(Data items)
□ □ □ □

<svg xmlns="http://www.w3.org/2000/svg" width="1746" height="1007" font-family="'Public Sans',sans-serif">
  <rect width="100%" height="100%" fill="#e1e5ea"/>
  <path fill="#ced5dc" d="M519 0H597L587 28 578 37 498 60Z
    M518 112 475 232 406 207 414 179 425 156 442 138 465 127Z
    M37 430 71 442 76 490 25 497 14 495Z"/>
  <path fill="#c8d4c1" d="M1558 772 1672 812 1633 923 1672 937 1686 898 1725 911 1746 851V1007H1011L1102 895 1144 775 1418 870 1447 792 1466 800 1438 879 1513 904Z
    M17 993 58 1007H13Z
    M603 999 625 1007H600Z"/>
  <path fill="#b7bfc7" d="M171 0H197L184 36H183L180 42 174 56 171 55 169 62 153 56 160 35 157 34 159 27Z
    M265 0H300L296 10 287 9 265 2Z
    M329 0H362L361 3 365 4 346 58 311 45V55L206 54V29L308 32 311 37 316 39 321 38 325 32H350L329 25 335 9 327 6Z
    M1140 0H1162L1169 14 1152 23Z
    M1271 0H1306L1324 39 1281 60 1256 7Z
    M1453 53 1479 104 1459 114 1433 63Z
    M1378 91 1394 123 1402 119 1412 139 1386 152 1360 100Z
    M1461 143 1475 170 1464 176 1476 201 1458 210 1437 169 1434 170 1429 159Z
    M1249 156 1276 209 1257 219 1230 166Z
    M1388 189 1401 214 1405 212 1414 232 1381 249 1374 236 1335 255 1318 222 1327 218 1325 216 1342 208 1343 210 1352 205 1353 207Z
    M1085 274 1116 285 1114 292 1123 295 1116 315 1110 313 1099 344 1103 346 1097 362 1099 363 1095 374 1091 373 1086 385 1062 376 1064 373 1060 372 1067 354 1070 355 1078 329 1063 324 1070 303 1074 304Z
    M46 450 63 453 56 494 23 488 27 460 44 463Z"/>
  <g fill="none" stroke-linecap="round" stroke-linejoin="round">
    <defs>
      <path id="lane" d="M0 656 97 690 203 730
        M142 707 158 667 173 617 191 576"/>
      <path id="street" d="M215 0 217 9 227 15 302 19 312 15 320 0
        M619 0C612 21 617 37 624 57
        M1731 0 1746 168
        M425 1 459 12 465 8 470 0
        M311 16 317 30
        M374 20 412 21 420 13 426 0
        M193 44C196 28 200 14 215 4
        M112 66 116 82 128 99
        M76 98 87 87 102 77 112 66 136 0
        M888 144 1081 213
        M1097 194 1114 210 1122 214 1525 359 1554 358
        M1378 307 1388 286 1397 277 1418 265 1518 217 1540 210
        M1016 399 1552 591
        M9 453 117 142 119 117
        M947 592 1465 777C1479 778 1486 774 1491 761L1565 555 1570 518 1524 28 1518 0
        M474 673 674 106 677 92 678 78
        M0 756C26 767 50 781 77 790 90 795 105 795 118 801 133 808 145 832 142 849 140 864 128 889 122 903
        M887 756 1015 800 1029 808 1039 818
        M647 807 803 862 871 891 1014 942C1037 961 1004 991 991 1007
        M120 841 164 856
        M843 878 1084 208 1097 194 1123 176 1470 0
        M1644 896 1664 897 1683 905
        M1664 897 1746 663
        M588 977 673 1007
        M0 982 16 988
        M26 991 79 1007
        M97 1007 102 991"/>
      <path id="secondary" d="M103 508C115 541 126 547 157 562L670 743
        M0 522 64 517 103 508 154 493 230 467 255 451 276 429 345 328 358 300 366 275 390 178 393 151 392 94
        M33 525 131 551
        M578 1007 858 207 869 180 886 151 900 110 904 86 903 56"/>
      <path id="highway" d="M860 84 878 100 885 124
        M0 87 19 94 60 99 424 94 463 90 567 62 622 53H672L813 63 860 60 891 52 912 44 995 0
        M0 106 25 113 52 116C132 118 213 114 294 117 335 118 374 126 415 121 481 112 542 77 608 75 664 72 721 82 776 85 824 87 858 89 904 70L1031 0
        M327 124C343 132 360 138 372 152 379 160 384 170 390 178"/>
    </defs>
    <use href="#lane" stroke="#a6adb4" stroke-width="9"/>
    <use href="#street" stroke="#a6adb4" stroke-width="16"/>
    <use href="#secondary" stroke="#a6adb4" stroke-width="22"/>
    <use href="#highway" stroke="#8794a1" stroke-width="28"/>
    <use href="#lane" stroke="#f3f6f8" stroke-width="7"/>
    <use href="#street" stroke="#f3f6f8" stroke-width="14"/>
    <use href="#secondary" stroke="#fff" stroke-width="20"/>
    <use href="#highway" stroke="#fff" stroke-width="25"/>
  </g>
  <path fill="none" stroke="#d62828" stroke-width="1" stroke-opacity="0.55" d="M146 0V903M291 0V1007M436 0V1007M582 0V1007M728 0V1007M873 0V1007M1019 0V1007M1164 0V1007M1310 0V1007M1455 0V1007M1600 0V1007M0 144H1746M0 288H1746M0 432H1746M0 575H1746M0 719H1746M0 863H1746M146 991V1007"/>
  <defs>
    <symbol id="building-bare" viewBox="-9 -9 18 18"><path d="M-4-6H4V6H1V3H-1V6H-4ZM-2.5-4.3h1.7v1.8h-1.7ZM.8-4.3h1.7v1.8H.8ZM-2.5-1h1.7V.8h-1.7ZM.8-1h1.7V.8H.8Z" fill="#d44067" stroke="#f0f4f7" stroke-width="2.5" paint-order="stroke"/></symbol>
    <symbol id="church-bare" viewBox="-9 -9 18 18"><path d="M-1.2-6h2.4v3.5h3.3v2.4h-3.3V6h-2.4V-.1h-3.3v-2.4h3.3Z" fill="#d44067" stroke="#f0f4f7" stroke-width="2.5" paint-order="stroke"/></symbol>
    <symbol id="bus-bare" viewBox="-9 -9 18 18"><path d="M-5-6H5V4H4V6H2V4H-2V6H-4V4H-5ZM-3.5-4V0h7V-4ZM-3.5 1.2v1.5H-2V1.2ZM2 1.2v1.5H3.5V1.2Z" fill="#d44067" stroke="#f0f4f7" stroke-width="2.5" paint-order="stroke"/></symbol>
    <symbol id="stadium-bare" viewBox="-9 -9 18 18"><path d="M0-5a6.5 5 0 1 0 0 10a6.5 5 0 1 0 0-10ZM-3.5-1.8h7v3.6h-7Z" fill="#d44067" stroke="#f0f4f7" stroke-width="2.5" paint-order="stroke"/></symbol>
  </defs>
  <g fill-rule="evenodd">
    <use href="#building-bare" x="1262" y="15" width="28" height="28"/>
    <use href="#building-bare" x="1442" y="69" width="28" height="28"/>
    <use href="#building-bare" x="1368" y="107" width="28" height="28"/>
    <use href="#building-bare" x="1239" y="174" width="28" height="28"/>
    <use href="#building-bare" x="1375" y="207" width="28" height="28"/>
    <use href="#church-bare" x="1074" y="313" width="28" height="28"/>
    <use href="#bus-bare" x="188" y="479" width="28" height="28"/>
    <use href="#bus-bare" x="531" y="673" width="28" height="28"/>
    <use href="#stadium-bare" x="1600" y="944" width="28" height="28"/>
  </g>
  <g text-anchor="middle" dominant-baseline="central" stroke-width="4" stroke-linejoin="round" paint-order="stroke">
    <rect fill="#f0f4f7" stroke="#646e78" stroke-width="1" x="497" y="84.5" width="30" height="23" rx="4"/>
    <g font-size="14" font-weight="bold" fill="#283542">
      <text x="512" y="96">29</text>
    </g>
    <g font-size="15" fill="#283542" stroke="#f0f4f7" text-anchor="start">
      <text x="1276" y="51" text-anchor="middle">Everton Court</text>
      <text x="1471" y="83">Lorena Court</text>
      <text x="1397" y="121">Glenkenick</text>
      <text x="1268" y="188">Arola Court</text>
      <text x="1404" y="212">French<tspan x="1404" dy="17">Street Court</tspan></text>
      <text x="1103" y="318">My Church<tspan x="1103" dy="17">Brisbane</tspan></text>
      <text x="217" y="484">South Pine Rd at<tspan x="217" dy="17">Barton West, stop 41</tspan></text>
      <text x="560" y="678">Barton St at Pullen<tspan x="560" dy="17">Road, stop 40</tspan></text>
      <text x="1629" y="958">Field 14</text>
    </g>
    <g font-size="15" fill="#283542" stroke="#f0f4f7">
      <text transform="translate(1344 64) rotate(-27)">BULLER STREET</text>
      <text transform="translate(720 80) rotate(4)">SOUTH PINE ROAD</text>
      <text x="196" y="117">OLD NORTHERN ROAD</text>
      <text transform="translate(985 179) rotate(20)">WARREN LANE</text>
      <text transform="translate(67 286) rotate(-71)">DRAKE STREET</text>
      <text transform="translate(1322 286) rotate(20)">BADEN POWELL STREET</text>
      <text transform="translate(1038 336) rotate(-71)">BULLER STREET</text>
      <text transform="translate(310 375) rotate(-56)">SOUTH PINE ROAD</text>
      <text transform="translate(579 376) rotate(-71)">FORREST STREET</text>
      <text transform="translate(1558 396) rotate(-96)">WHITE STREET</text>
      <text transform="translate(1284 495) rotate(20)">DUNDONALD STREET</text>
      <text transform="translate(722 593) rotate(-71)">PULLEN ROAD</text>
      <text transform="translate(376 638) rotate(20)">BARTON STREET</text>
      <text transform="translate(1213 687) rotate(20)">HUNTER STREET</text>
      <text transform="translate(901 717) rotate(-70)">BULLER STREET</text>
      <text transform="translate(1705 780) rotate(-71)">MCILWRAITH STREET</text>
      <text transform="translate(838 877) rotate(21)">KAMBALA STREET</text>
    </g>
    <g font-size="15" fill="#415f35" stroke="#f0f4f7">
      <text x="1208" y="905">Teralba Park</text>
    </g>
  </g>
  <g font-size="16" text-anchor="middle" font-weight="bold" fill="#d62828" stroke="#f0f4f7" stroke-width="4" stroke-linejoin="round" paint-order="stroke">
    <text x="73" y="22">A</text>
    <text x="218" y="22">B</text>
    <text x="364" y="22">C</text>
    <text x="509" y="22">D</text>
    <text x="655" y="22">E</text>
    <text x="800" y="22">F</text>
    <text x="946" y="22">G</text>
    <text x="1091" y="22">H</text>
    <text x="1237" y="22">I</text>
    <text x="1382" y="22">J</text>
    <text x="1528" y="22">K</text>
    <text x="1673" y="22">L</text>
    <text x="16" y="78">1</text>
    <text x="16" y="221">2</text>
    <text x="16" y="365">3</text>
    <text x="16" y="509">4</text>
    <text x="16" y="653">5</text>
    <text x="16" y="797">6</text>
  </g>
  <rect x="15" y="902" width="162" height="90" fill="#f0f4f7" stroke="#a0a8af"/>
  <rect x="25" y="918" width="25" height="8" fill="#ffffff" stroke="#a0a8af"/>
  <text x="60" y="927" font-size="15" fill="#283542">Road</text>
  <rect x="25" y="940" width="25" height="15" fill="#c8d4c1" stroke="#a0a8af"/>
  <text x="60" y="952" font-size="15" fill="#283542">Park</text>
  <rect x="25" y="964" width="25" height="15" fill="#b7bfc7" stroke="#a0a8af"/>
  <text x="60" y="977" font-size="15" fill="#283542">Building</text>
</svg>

□ □ □ □

What you have to do:
Take the line above containing "M37 430 71 442", the line containing "M9 453 117 142 119 117", and all lines in between, and copy them exactly without anything else.

Result of this exercise:
    M37 430 71 442 76 490 25 497 14 495Z"/>
  <path fill="#c8d4c1" d="M1558 772 1672 812 1633 923 1672 937 1686 898 1725 911 1746 851V1007H1011L1102 895 1144 775 1418 870 1447 792 1466 800 1438 879 1513 904Z
    M17 993 58 1007H13Z
    M603 999 625 1007H600Z"/>
  <path fill="#b7bfc7" d="M171 0H197L184 36H183L180 42 174 56 171 55 169 62 153 56 160 35 157 34 159 27Z
    M265 0H300L296 10 287 9 265 2Z
    M329 0H362L361 3 365 4 346 58 311 45V55L206 54V29L308 32 311 37 316 39 321 38 325 32H350L329 25 335 9 327 6Z
    M1140 0H1162L1169 14 1152 23Z
    M1271 0H1306L1324 39 1281 60 1256 7Z
    M1453 53 1479 104 1459 114 1433 63Z
    M1378 91 1394 123 1402 119 1412 139 1386 152 1360 100Z
    M1461 143 1475 170 1464 176 1476 201 1458 210 1437 169 1434 170 1429 159Z
    M1249 156 1276 209 1257 219 1230 166Z
    M1388 189 1401 214 1405 212 1414 232 1381 249 1374 236 1335 255 1318 222 1327 218 1325 216 1342 208 1343 210 1352 205 1353 207Z
    M1085 274 1116 285 1114 292 1123 295 1116 315 1110 313 1099 344 1103 346 1097 362 1099 363 1095 374 1091 373 1086 385 1062 376 1064 373 1060 372 1067 354 1070 355 1078 329 1063 324 1070 303 1074 304Z
    M46 450 63 453 56 494 23 488 27 460 44 463Z"/>
  <g fill="none" stroke-linecap="round" stroke-linejoin="round">
    <defs>
      <path id="lane" d="M0 656 97 690 203 730
        M142 707 158 667 173 617 191 576"/>
      <path id="street" d="M215 0 217 9 227 15 302 19 312 15 320 0
        M619 0C612 21 617 37 624 57
        M1731 0 1746 168
        M425 1 459 12 465 8 470 0
        M311 16 317 30
        M374 20 412 21 420 13 426 0
        M193 44C196 28 200 14 215 4
        M112 66 116 82 128 99
        M76 98 87 87 102 77 112 66 136 0
        M888 144 1081 213
        M1097 194 1114 210 1122 214 1525 359 1554 358
        M1378 307 1388 286 1397 277 1418 265 1518 217 1540 210
        M1016 399 1552 591
        M9 453 117 142 119 117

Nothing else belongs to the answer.